GOAL: Write out every one of the records below, keeping each line unchanged.

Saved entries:
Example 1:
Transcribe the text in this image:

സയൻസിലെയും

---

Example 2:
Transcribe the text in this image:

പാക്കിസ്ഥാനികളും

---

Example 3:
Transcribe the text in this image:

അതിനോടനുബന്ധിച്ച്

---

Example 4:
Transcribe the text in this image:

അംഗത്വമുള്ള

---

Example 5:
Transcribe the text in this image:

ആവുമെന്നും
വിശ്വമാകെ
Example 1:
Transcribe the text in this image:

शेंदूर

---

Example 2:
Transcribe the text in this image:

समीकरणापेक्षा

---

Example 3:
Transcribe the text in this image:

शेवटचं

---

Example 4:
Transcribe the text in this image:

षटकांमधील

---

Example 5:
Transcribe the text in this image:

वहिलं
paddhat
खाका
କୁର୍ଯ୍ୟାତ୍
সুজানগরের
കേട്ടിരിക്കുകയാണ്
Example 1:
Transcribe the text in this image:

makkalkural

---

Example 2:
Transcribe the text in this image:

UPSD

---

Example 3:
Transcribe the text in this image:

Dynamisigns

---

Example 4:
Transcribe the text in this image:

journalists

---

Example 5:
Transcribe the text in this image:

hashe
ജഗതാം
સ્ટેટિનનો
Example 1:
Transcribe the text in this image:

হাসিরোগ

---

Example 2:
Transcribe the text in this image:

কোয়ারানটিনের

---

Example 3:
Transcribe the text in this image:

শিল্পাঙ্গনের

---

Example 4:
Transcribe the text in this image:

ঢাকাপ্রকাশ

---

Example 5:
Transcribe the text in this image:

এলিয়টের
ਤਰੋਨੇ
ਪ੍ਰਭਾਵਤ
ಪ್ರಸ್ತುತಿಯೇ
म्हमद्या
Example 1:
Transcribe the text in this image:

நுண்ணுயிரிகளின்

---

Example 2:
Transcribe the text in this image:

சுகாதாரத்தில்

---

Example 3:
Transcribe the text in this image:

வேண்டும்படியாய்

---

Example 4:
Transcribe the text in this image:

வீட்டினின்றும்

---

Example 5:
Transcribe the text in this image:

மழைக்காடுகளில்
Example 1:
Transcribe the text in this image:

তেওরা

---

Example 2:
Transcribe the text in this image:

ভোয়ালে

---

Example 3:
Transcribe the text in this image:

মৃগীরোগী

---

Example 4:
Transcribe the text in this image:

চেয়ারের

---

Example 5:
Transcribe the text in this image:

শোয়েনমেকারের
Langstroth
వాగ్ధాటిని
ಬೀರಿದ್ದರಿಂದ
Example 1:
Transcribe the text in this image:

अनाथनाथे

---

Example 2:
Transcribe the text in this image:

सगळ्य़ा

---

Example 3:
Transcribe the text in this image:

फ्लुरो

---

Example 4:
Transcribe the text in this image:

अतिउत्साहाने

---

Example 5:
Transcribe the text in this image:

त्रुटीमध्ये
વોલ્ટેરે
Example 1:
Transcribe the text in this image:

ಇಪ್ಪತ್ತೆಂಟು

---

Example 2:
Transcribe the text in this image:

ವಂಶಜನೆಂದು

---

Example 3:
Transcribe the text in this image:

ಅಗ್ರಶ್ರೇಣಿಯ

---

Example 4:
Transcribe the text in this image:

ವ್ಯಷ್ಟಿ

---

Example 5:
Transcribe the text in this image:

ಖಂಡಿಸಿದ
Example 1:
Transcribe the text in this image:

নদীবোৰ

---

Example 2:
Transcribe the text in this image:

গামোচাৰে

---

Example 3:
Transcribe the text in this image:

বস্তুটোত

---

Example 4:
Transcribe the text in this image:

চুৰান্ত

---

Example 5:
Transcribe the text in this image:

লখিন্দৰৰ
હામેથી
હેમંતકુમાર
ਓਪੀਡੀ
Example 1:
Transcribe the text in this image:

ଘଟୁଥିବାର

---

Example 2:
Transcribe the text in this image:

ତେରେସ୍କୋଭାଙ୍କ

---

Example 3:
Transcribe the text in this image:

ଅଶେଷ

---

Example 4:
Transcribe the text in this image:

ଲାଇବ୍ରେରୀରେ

PROBLEM SOLUTION:
Example 1:
Transcribe the text in this image:

സയൻസിലെയും

---

Example 2:
Transcribe the text in this image:

പാക്കിസ്ഥാനികളും

---

Example 3:
Transcribe the text in this image:

അതിനോടനുബന്ധിച്ച്

---

Example 4:
Transcribe the text in this image:

അംഗത്വമുള്ള

---

Example 5:
Transcribe the text in this image:

ആവുമെന്നും
വിശ്വമാകെ
Example 1:
Transcribe the text in this image:

शेंदूर

---

Example 2:
Transcribe the text in this image:

समीकरणापेक्षा

---

Example 3:
Transcribe the text in this image:

शेवटचं

---

Example 4:
Transcribe the text in this image:

षटकांमधील

---

Example 5:
Transcribe the text in this image:

वहिलं
paddhat
खाका
କୁର୍ଯ୍ୟାତ୍
সুজানগরের
കേട്ടിരിക്കുകയാണ്
Example 1:
Transcribe the text in this image:

makkalkural

---

Example 2:
Transcribe the text in this image:

UPSD

---

Example 3:
Transcribe the text in this image:

Dynamisigns

---

Example 4:
Transcribe the text in this image:

journalists

---

Example 5:
Transcribe the text in this image:

hashe
ജഗതാം
સ્ટેટિનનો
Example 1:
Transcribe the text in this image:

হাসিরোগ

---

Example 2:
Transcribe the text in this image:

কোয়ারানটিনের

---

Example 3:
Transcribe the text in this image:

শিল্পাঙ্গনের

---

Example 4:
Transcribe the text in this image:

ঢাকাপ্রকাশ

---

Example 5:
Transcribe the text in this image:

এলিয়টের
ਤਰੋਨੇ
ਪ੍ਰਭਾਵਤ
ಪ್ರಸ್ತುತಿಯೇ
म्हमद्या
Example 1:
Transcribe the text in this image:

நுண்ணுயிரிகளின்

---

Example 2:
Transcribe the text in this image:

சுகாதாரத்தில்

---

Example 3:
Transcribe the text in this image:

வேண்டும்படியாய்

---

Example 4:
Transcribe the text in this image:

வீட்டினின்றும்

---

Example 5:
Transcribe the text in this image:

மழைக்காடுகளில்
Example 1:
Transcribe the text in this image:

তেওরা

---

Example 2:
Transcribe the text in this image:

ভোয়ালে

---

Example 3:
Transcribe the text in this image:

মৃগীরোগী

---

Example 4:
Transcribe the text in this image:

চেয়ারের

---

Example 5:
Transcribe the text in this image:

শোয়েনমেকারের
Langstroth
వాగ్ధాటిని
ಬೀರಿದ್ದರಿಂದ
Example 1:
Transcribe the text in this image:

अनाथनाथे

---

Example 2:
Transcribe the text in this image:

सगळ्य़ा

---

Example 3:
Transcribe the text in this image:

फ्लुरो

---

Example 4:
Transcribe the text in this image:

अतिउत्साहाने

---

Example 5:
Transcribe the text in this image:

त्रुटीमध्ये
વોલ્ટેરે
Example 1:
Transcribe the text in this image:

ಇಪ್ಪತ್ತೆಂಟು

---

Example 2:
Transcribe the text in this image:

ವಂಶಜನೆಂದು

---

Example 3:
Transcribe the text in this image:

ಅಗ್ರಶ್ರೇಣಿಯ

---

Example 4:
Transcribe the text in this image:

ವ್ಯಷ್ಟಿ

---

Example 5:
Transcribe the text in this image:

ಖಂಡಿಸಿದ
Example 1:
Transcribe the text in this image:

নদীবোৰ

---

Example 2:
Transcribe the text in this image:

গামোচাৰে

---

Example 3:
Transcribe the text in this image:

বস্তুটোত

---

Example 4:
Transcribe the text in this image:

চুৰান্ত

---

Example 5:
Transcribe the text in this image:

লখিন্দৰৰ
હામેથી
હેમંતકુમાર
ਓਪੀਡੀ
Example 1:
Transcribe the text in this image:

ଘଟୁଥିବାର

---

Example 2:
Transcribe the text in this image:

ତେରେସ୍କୋଭାଙ୍କ

---

Example 3:
Transcribe the text in this image:

ଅଶେଷ

---

Example 4:
Transcribe the text in this image:

ଲାଇବ୍ରେରୀରେ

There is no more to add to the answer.